The laws governing offside were never meant for human eyes, Back of the Net can reveal...
The guardians of the game’s rules and regulations have returned from their period of communion with the spirits to announce that the offside rule is to change in unknowable ways.
Journalists and fans gathered on Wembley Way after a plume of white smoke was spotted above FA headquarters, signifying that the Lawgivers had received instruction from beyond this mortal plane.
More from BOTN
A black-cowled FA monk, clutching a stone tablet and a chequered red and yellow flag, emerged into the sunlight to announce the changes to the assembled crowd.
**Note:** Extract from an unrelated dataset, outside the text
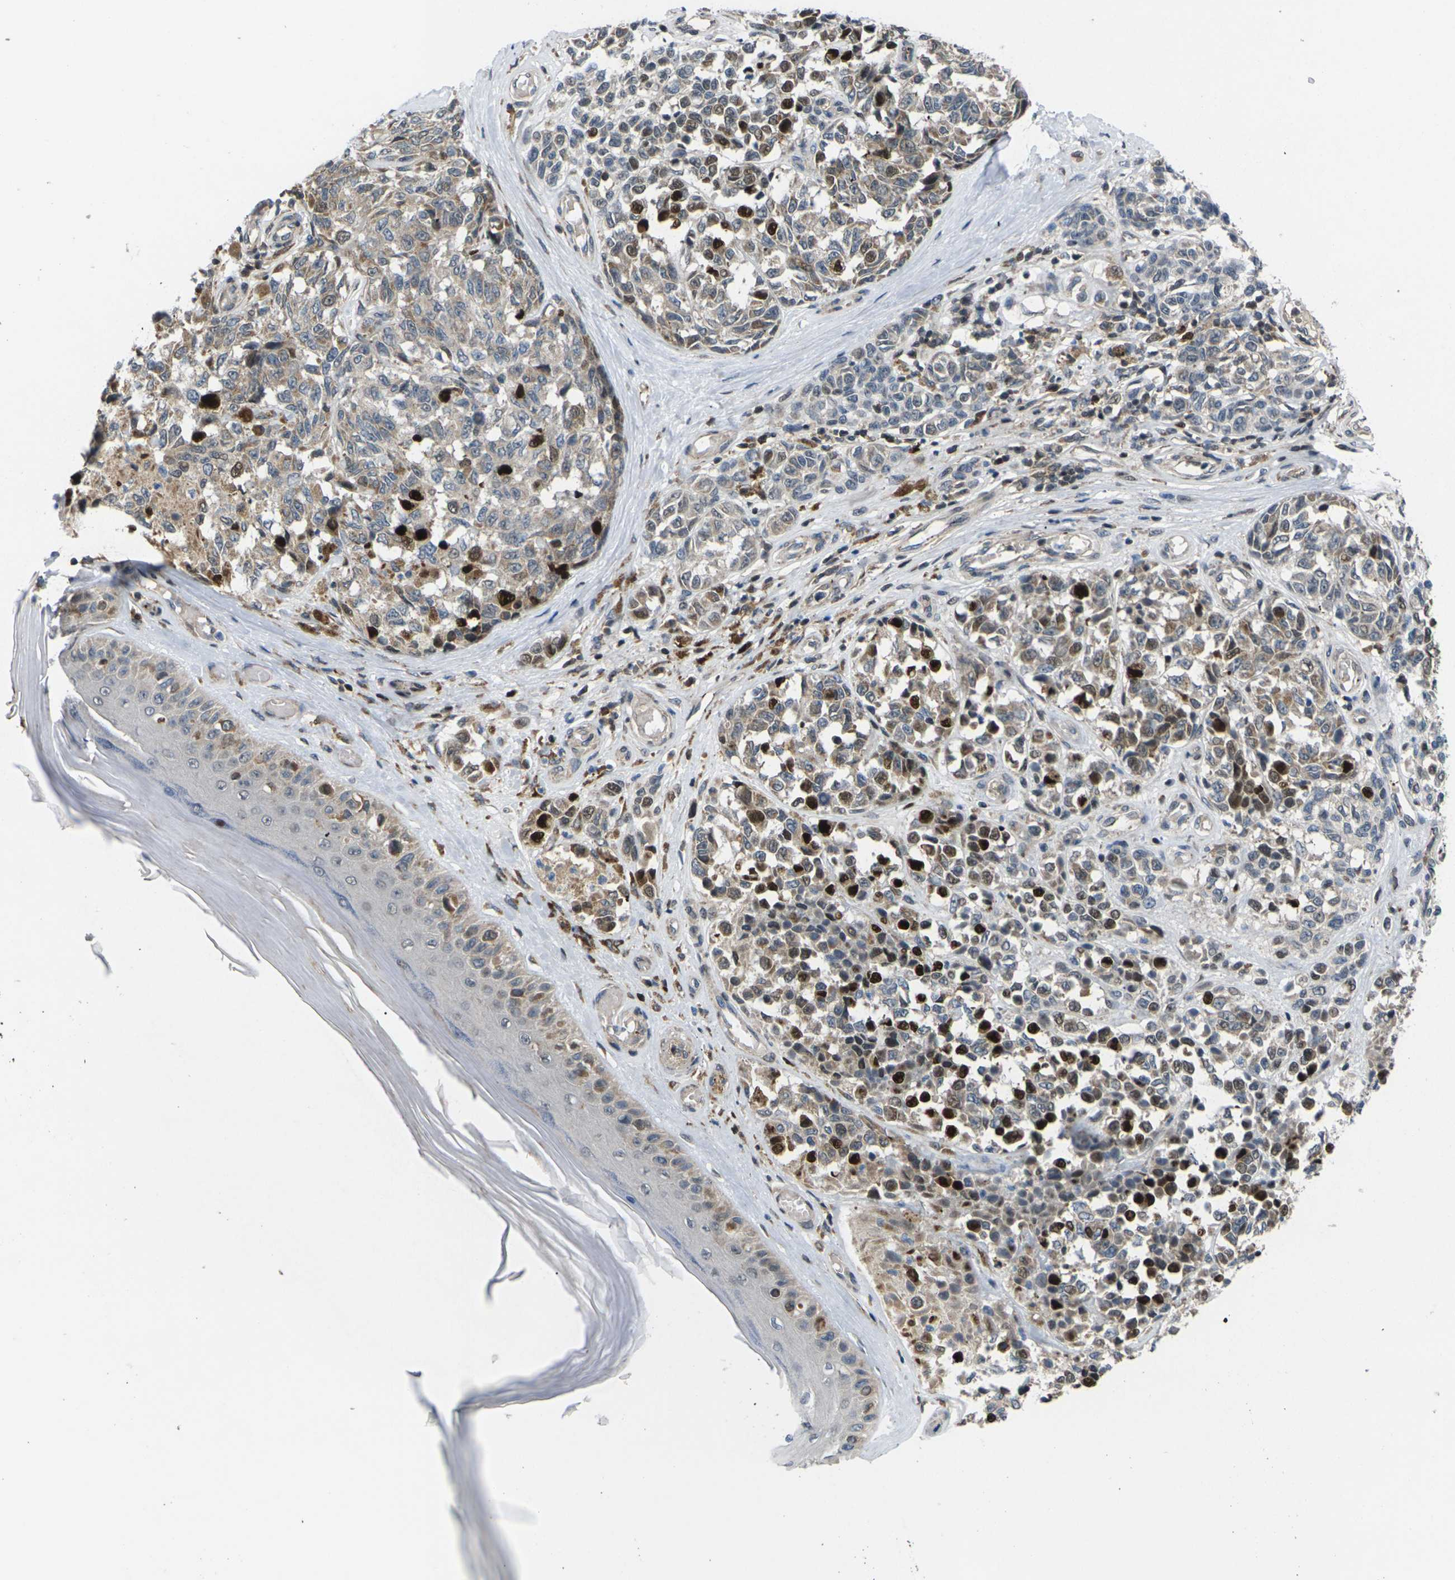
{"staining": {"intensity": "moderate", "quantity": ">75%", "location": "cytoplasmic/membranous"}, "tissue": "melanoma", "cell_type": "Tumor cells", "image_type": "cancer", "snomed": [{"axis": "morphology", "description": "Malignant melanoma, NOS"}, {"axis": "topography", "description": "Skin"}], "caption": "Immunohistochemistry (IHC) staining of melanoma, which displays medium levels of moderate cytoplasmic/membranous staining in approximately >75% of tumor cells indicating moderate cytoplasmic/membranous protein positivity. The staining was performed using DAB (brown) for protein detection and nuclei were counterstained in hematoxylin (blue).", "gene": "RPS6KA3", "patient": {"sex": "female", "age": 64}}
“After consulting with the Spirit of the Game, we can declare that if a player makes an obvious action, with the intention of playing the ball, which clearly impacts the ability of an opponent to intend to take an obvious ball-playing action, whether or not he touches the ball, then he is damned for all eternity, for damned are we all.
“Seek ye not clarification of the offside rule! Accept the decision of the officials or ye shall be cast out of the fit and proper place, and shall suffer forever the cleansing fire of hell. The sacred mysteries shall be known only to a few, like Mark Clattenburg, and Martin Atkinson, and Sian Massey, but not, and I want to make this absolutely clear, Phil Dowd.”
The black-cowled figures then began their slow pilgrimage back to the monastic fortress of Bisham Abbey, led by a bell-ringing novice who chanted “repent thy dissent” at frightened passersby.
Although the FA is infallible according to its own doctrines, a rival faction has suggested that a player may be both offside and onside simultaneously, the so-called Schweinsteiger’s Catch, a notion that has been condemned as heretical by the Elder Council.